Working toward clean water for all
Clean and healthy water is a basic human right. The UN’s Sustainable Development Goal No 6 is to improve the quality of water, so that everyone has access to clean water by 2030. To achieve this goal, we need to be able to measure and understand the quality of water and Ericsson is leading a project to develop a real-time water monitoring solution. The project is developed through the Digital Demo Stockholm initiative, initiated by the City of Stockholm. Other project partners are the Stockholm Water company, Royal Institute of Technology, Stockholm University, Linköping University and Telia Company.
We have now connected the first sensors in Stockholm and are retrieving data. This data will be analyzed and an algorithm layer will be developed to include predictability and early warning functionalities for the solution.
Why is it important to know and to predict the water quality and who would use this? To be able to secure clean and healthy drinking water, we need to know what is processed by the water plants and the quality of water in the distribution network. A massive deployment of sensors in a city’s water network would therefore be an asset; monitoring pollution flows and bacterial contamination so that water quality can be assured.
Further on, a digitalized solution will be real time and give us simultaneous knowledge of the water status, and minimize the need for time-consuming manual sampling and lab testing. A digitalized solution will give water utilities and cities a tool to minimize their lead times, take informed decisions and thus continue to secure access to clean and healthy water.
Different parameters are measured, such as temperature, conductivity, dissolved oxygen, oxidation-reduction potential, and pH. All of these parameters are used to assess water quality. For example the amount of dissolved oxygen can be a proxy for bacterial contamination or algae bloom and high conductivity readings in fresh water can indicate pollution. The data received from the sensors will be analyzed and our university partners will lead the development of the algorithms, where all the data is combined, to give an understanding of the current water status, as well as provide predictions based on the wide deployment of sensors.
The solution is built on Ericsson’s IoT Accelerator which manages the devices and data as well as performing the analysis of sensor data. The sensors send data in regular intervals through the LTE cellular network, and can therefore be deployed anywhere where there is connectivity.
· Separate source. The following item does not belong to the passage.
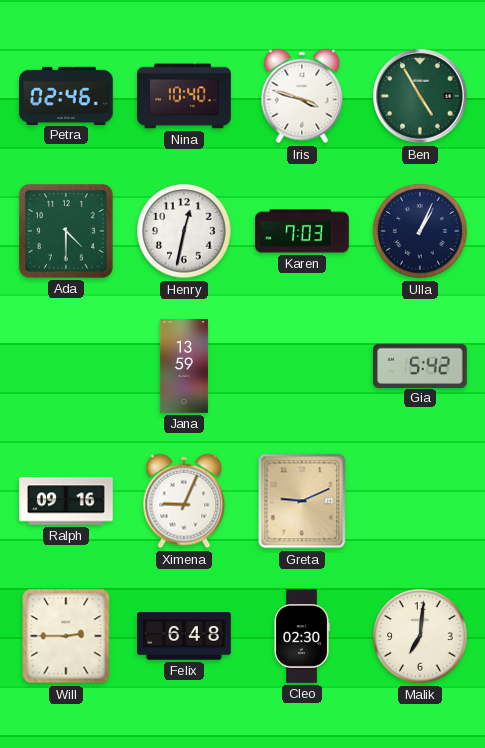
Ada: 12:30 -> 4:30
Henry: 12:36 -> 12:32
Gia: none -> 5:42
During 2017, we aim to connect sensors through Narrow Band IoT, with advantages such as deep coverage and low power consumption.
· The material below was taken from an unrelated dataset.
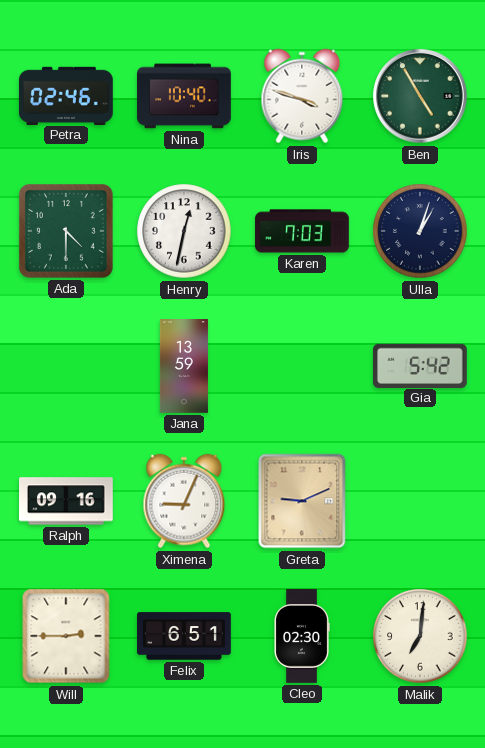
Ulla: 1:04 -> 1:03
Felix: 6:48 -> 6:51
The water monitoring solution we are developing will be a future tool for cities and water utilities around the globe. By knowing the status of the water in real time, cities will be able to take measures if any pollution is detected and we as citizens can continue to enjoy safe water.
During the development of the project, we have received positive feedback from many cities around the globe and the aim is to have the solution ready during 2018. As a teaser, we will deploy a sensor in the Swedish city of Visby during the annual Almedalen event in July, where everyone will be able to see the water quality in real time to feel secure during their morning swim.